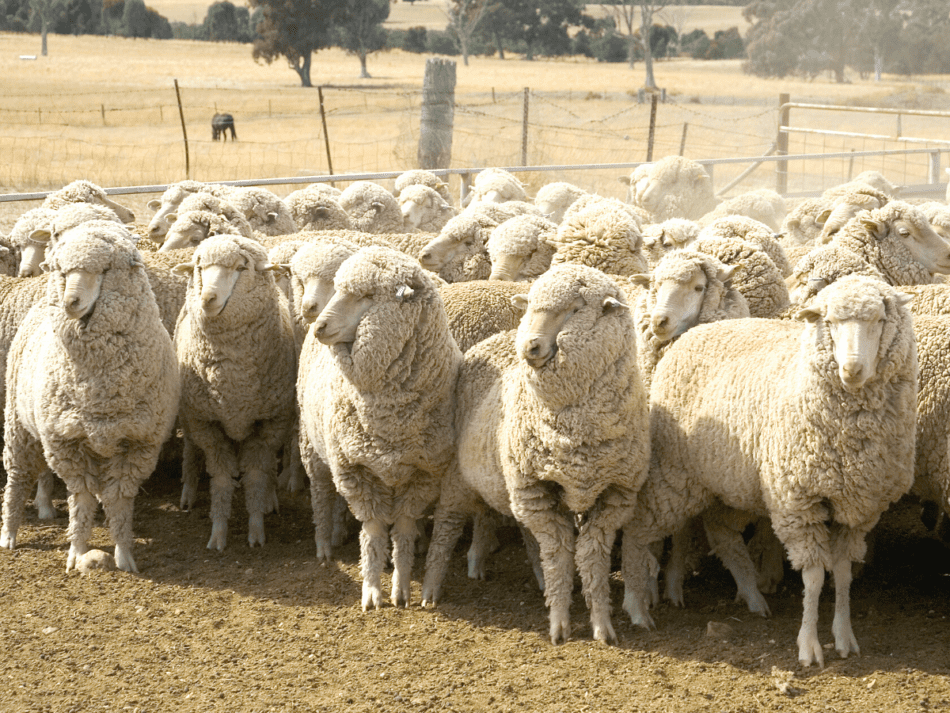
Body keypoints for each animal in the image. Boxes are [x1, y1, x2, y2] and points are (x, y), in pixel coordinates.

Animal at [0, 220, 179, 572]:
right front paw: (77, 551)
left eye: (106, 269)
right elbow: (80, 500)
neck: (100, 387)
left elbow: (119, 501)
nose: (70, 303)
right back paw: (9, 533)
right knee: (16, 479)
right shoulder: (66, 442)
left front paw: (124, 554)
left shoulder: (138, 443)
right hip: (18, 426)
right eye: (64, 270)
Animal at [175, 234, 298, 552]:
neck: (233, 383)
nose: (207, 299)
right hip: (189, 419)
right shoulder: (208, 424)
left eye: (241, 268)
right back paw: (188, 492)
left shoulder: (268, 424)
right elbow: (220, 480)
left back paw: (270, 498)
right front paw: (218, 531)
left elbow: (255, 476)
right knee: (190, 450)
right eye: (199, 267)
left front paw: (256, 528)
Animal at [298, 245, 462, 608]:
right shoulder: (355, 469)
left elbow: (403, 529)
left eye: (367, 296)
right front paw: (372, 590)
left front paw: (400, 585)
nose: (319, 326)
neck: (391, 416)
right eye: (340, 290)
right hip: (311, 445)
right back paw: (324, 544)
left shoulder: (423, 473)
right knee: (320, 495)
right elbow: (372, 533)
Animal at [420, 264, 652, 644]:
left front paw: (601, 625)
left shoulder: (613, 496)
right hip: (459, 477)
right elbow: (559, 554)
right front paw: (559, 626)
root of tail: (495, 337)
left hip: (504, 479)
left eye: (575, 309)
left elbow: (590, 558)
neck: (575, 431)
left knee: (516, 528)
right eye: (529, 306)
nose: (530, 345)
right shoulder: (536, 487)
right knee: (446, 527)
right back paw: (430, 589)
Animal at [624, 276, 924, 664]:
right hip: (672, 474)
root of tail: (694, 332)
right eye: (830, 322)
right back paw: (637, 604)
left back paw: (752, 596)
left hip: (730, 481)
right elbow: (814, 576)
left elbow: (842, 574)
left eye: (879, 321)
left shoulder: (857, 509)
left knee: (719, 531)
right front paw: (809, 646)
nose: (851, 370)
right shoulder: (798, 503)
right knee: (636, 531)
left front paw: (844, 636)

**TASK DESCRIPTION**
From the entries above, copy each line holding "knee".

**EXERCISE RESPONSE**
right knee: (16, 479)
right knee: (190, 450)
right knee: (320, 495)
left knee: (516, 528)
right knee: (446, 527)
left knee: (719, 531)
right knee: (636, 531)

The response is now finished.